1-Il est inutile de contribuer au REER puisque l’argent retiré est imposable;

2-Il est préférable de contribuer au CELI, car il s’agit d’un véritable abri fiscal;

3-Il est préférable de rembourser d’abord ses dettes;

4-Je n’ai pas assez d’argent pour contribuer au REER;

5-Je n’ai pas besoin de contribuer au REER, car j’aurai d’autres sources de revenus;

6-Si je contribue trop au REER, la facture fiscale à mon décès sera énorme.

Les mythes 1 et 2 m’interpellent particulièrement, car il persiste une certaine confusion sur la fiscalité, le REER et le CELI.

Il est vrai que certaines personnes auraient avantage à éviter le REER en faveur du CELI. Il s’agit des ménages à revenus modestes, le plus souvent sans jeunes enfants, donc ne profitant pas des divers programmes gouvernementaux de soutien aux parents. Pour eux, la facture d’impôt au retrait du REER sera disproportionnée en comparaison de la déduction fiscale dont ils ont profité au moment de cotiser, et ce pour une raison maintes fois évoquée ici: pour un retraité à faible revenu, un dollar retiré du REER lui enlève 0,5 dollar en Supplément de revenu garanti, donc imposé à 50% en partant.

Pour les autres? Soit le REER est fiscalement plus efficace que le CELI, soit il est équivalent, soit le CELI l’emporte par une faible marge. Le REER est plus avantageux quand le taux d’imposition de l’épargnant est plus élevé au moment de la contribution qu’à celui du retrait. Lorsque ce taux est plus ou moins le même à l’entrée comme à la sortie, le REER a l’effet d’un abri fiscal pur comme le CELI. Quand l’impôt sur le retrait du REER est un peu plus élevé que la déduction fiscale accordée à la cotisation, le REER est moins efficace que le CELI.

Que conclure?
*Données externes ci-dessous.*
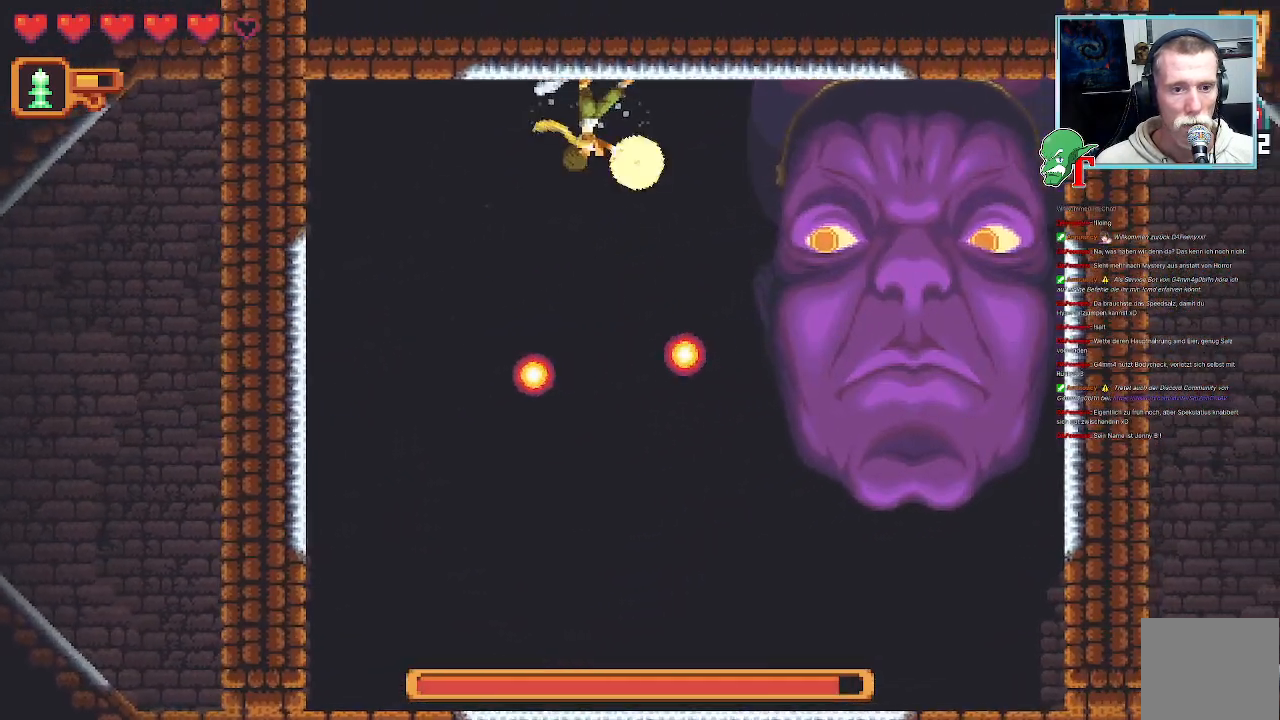
{"buttons": ["SQUARE"], "left_stick": "down-right", "right_stick": "center", "events": [[386, "SQUARE", "up"], [487, "SQUARE", "down"]]}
Qu’importe la situation, il ne faut pas bouder le REER. Si on peut émettre des hypothèses réalistes quant au taux d’imposition qui nous affectera à la retraite, qui peut vraiment le savoir avec certitude?

Dans une majorité des cas, le REER sera plus ou aussi efficace que le CELI. Et s’il l’est moins ? Il faudrait prévoir l’avenir et si tel était le cas, on pourrait toujours favoriser le CELI, mais on rencontrerait ce problème: ce qu’on peut y mettre risque d’être insuffisant pour combler les besoins de retraite, l’espace CELI étant plus restreint que celui du REER. Ce dernier reste alors l’outil d’épargne retraite à privilégier puisque la troisième option dont on n’a pas parlé, le compte d’épargne non enregistrée, ne présente souvent aucun bénéfice en comparaison du REER.

Alors que je vous raconte ça, je pense aux statistiques citées plus hautes et aux mythes évoqués par le directeur à la CIBC. J’imagine les gens dans leur cuisine, se grattant la tête, en train de soupeser les éléments du problème.

-«Chérie, tu crois que mon taux d’imposition sera plus faible à 71 ans?»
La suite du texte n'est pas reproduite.